Racism in Sci Fi films (Extra Credit)

When you think of Sci Fi films you might think of aliens or non human beings with or against humans. The Science Fiction Symposium showed many great films about racism in science fiction. I enjoyed listening to the presentations about racism in Sci Fi films. They presented Sci Fi films that I haven’t seen or even heard of before. They talk about films like Blade Runner (1982)  and Captive Wild Woman, explaining the film and quotes related to the topic of racism with pictures of the film and quotes.

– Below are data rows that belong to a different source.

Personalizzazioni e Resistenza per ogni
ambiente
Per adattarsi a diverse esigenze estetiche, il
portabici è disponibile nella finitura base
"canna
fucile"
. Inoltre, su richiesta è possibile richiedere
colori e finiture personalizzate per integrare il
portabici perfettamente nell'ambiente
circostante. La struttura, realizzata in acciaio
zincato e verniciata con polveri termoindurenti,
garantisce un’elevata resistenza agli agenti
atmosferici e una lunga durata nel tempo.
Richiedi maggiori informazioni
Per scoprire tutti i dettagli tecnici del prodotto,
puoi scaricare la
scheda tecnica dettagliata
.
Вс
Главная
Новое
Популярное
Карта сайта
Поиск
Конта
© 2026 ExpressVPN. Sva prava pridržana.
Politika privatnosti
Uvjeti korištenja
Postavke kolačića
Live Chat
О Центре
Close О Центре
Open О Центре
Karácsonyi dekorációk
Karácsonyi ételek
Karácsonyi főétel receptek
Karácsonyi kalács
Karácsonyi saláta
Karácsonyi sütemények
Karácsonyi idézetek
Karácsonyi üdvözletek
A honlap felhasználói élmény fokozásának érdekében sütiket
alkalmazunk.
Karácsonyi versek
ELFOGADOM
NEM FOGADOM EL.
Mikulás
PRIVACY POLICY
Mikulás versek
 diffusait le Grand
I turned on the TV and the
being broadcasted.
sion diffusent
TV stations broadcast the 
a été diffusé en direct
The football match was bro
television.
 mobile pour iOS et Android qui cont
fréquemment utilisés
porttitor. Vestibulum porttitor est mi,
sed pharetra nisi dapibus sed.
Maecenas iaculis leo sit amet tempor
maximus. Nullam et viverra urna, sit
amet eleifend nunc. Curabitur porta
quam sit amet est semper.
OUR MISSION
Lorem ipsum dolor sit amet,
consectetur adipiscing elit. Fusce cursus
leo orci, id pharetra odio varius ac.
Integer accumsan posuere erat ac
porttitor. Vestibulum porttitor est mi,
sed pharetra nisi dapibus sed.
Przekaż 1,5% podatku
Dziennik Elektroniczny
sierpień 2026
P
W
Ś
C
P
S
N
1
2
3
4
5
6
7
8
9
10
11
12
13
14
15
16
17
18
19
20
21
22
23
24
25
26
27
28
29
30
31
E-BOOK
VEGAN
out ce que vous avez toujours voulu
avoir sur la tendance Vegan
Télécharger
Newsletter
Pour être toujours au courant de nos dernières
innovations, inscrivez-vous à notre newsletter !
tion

I’ve only watched a few episodes of the Twilight Zone and I enjoyed them. Each episode I watched, was very interesting and mysterious. But I’ve never watched the episode “I Am The Night – Color Me Black” or “The Encounter” which showed such racism. In “The Encounter”, it represented an historic moment of a Japanese American and a World War Two veteran. In the episode the war veteran killed a Japanese soldier  already surrendered who was the Japanese American father. At one point the veteran also said he was told to think the Japanese as inhuman. Due to its racial overtone, it was taken down. From history, during World War Two Japanese Americans were forced to be in internment camps by the United States. By today’s standard that would be racist and would never happen.

Till this day I still haven’t watched Blade Runner, even though I’ve been recommended to watch many times. Sadly most of it was spoiled to me during this presentation. In the movie Blade Runner (1982) directed by Ridley Scott, and written by Hampton Fancher and David Peoples, there are artificial beings also called replicants. The movie showed that humans were hostile to these replicants that were not functioning as the normal. The replicants were so highly advanced and human like, it required a lengthy test to determine whether it was human or not. When the replicants were trying to flee the planet, the main character Rick Deckard was hired to kill them all. But by the end of the film, us the viewers still don’t know whether the main character is human or a replicant. In the film the white replicants were shown as superior compared to the other colors. I do also question why AI or androids are shown as white.

Captive Wild Woman seemed like a strange film. A mad scientist transforming a gorilla into a woman. In the film this woman was the only person of color. Already showing racism being the only colored person while everyone else is white even though throughout the movie the character wasn’t treated differently from other white woman.

Even in Science Fiction, there is racism in different forms whether aliens or AI. Just like the real world, it’s an issue. The Science Fiction symposium was great at presenting the topic of racism in science fiction. It was a good insight on sci fi films that I haven’t seen before, which now makes me want to watch them.